City of Craft is just one of the many Christmas one-stop-shop options Toronto hosts every year in December—a crop of the city’s craftiest artists holed up in theatre spaces, church basements, and other accommodating spaces all over town. Missed out? Don’t worry. Most of these vendors probably have Etsy shops.

The local craft scene—usually sprawling and ambiguous, finding its centre at one-off shows and yarn depositories—becomes highly concentrated this time of year. If vendors look familiar, it’s probably because they’ve been at one, two, maybe four other craft shows. In that sense, it is like running into an old friend. Or an old acquaintance you only tangentially know and whose name you can never remember. At the heart of these fairs is a burgeoning community of young and creative crafters, people willing to add some witty flare to what one would otherwise deem to be a type of thing only your grandmother would be into. But this is not your grandmother’s craft show. Knitwear is worn fashionably, bunting flags are cool, and witty card tags that say “I Think of You When I Masturbate,” and “You Ruin Everything” are definitely not made for the more matronly oldsters in your family, no matter how beloved.  

For the more traditional, grandmother-friendly craft fair, though, there’s always the One Of A Kind Show: the old guard of Toronto craft-stravaganzas. One Of A Kind is the cornucopia of established crafters, where fruitcake lovers flock and Christmas sweaters are donned without the slightest traces of irony. No need to squeeze your way through narrow lanes of busy shoppers there; each lane at this annual event at the Exhibition Place is wide and carpeted for your strolling needs.

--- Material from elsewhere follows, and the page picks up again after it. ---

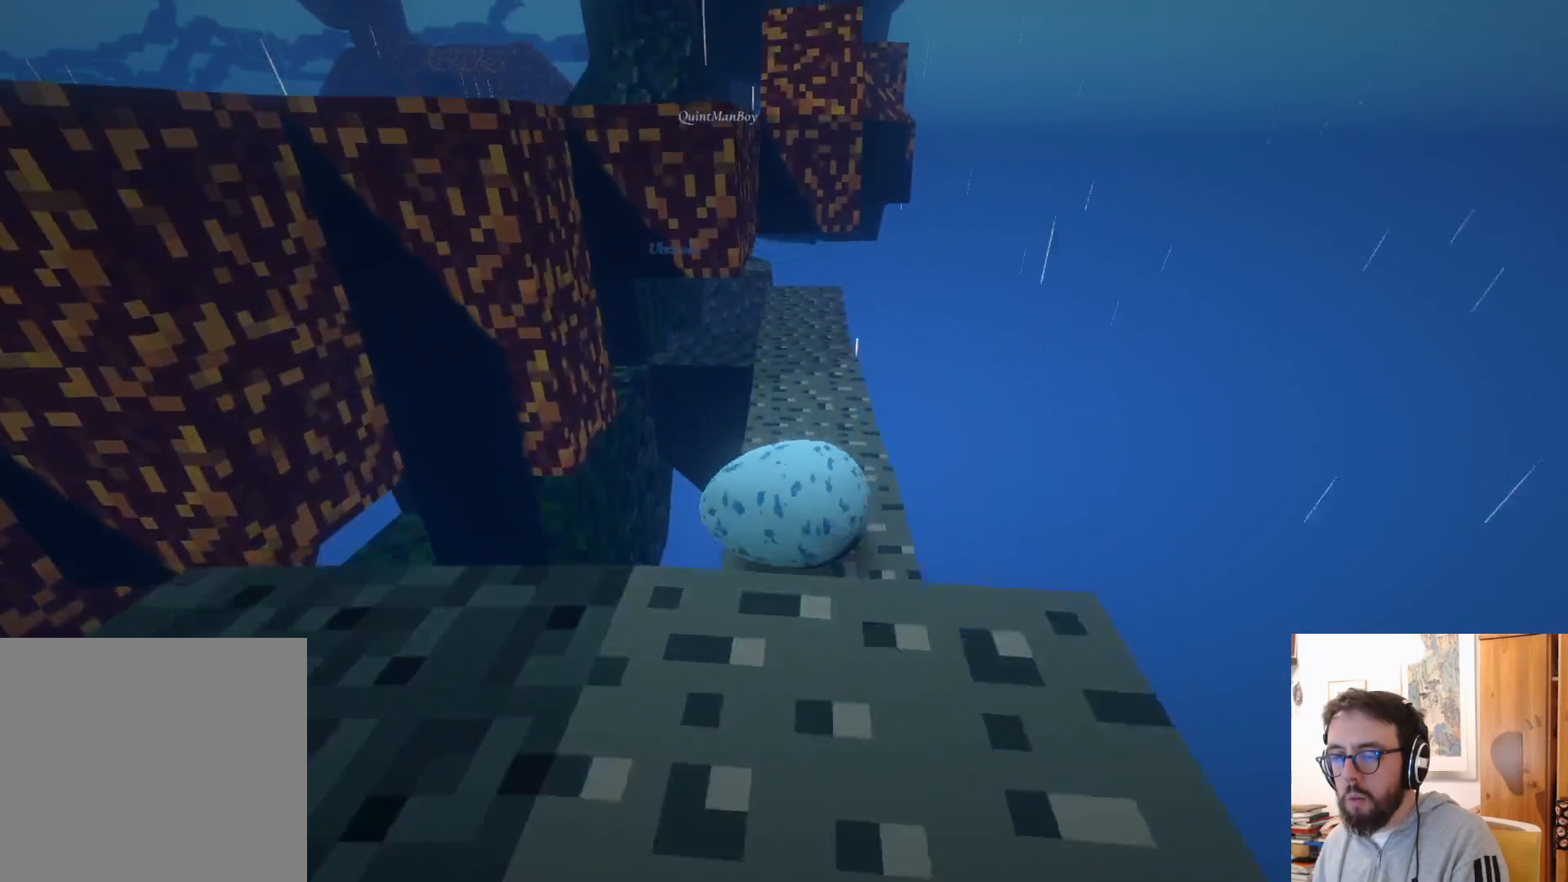
{"dt_ms": 1000, "buttons": [], "left_stick": "up-left", "right_stick": "center", "events": [[67, "left_stick", "center"], [434, "left_stick", "left"], [634, "left_stick", "down-left"], [917, "left_stick", "up-left"]]}
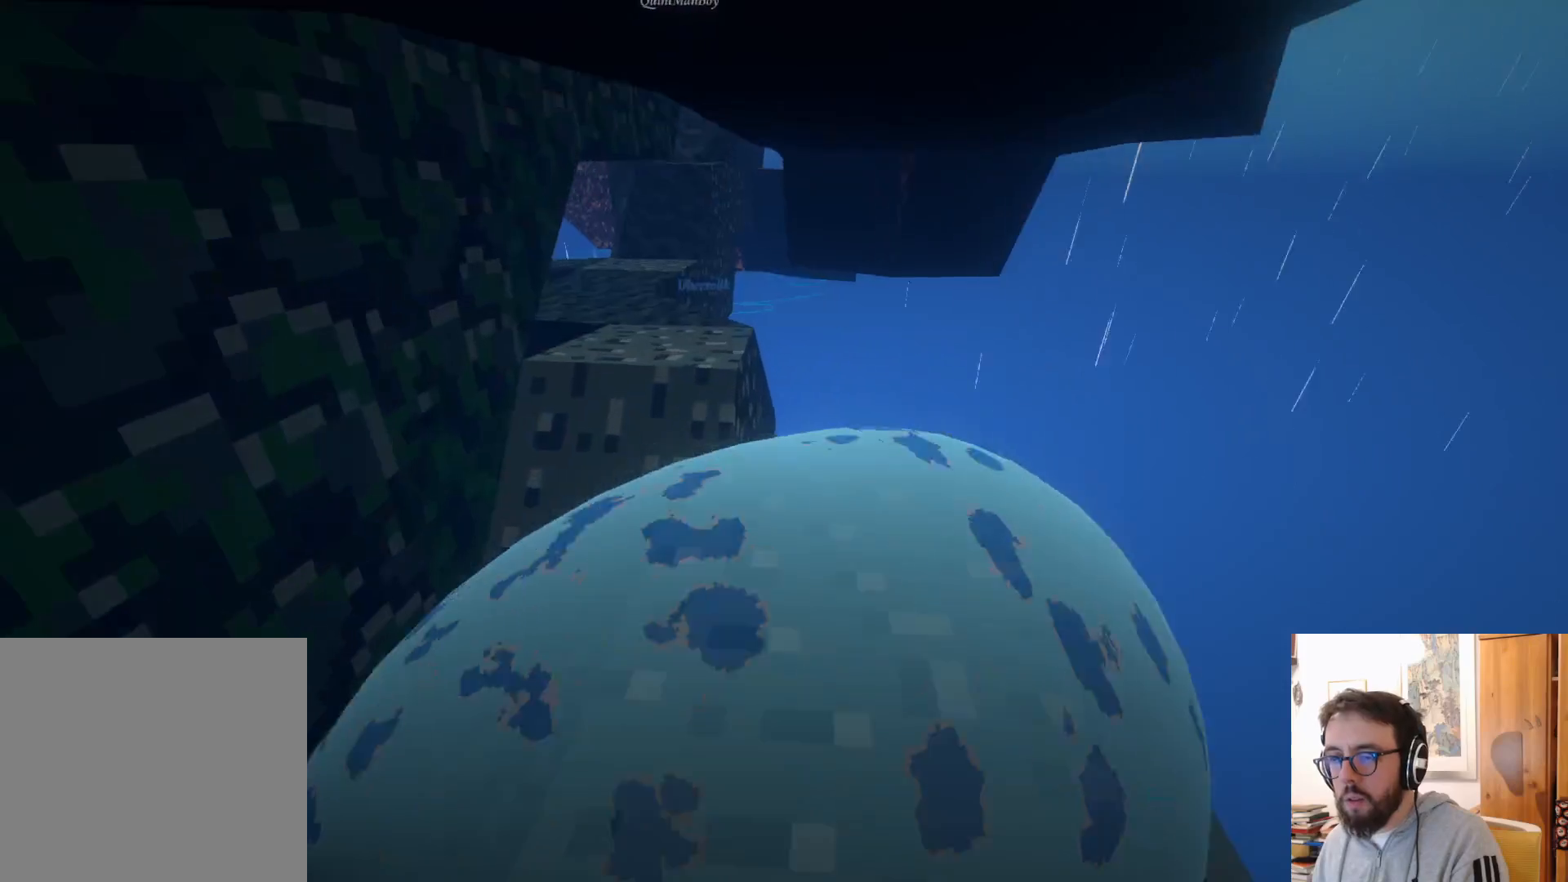
{"dt_ms": 500, "buttons": [], "left_stick": "up-right", "right_stick": "center", "events": [[284, "left_stick", "up"], [467, "left_stick", "up-right"]]}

Also, if kids’ fashion shows and overpriced slices of Pizza Pizza is your thing, then you’re home.

As you might expect with either spectrum of craft showery, prices are a bit of an eyesore. But we’re talking about handmade pieces of work, not pre-fab, factory-made, stretched-out Pepsi bottles and googly-eyed walnuts. Vendors have to cobble together a hundred bucks just for the privilege of renting a table. With a $2 admission fee for City Of Craft, most of the tables were reasonably priced with $4 cards and $30 screen-printed posters for sale. But at the One Of A Kind show, with an admission fee of $14, you should prepare to shell out hundreds of dollars on leather bags, hand-carved pepper mills, and even paintings. With booth rental rates as high as $6000, you bet these vendors want their money’s worth. A slice of pizza alone is more expensive than getting into City Of Craft.

Still, it beats the dreadful hustle-bustle of Eaton Centre or other malls dotting the city’s periphery. So put down those Chapter’s and Banana Republic gift cards and step out of the malls this holiday. We live in a city of crafts waiting to be explored.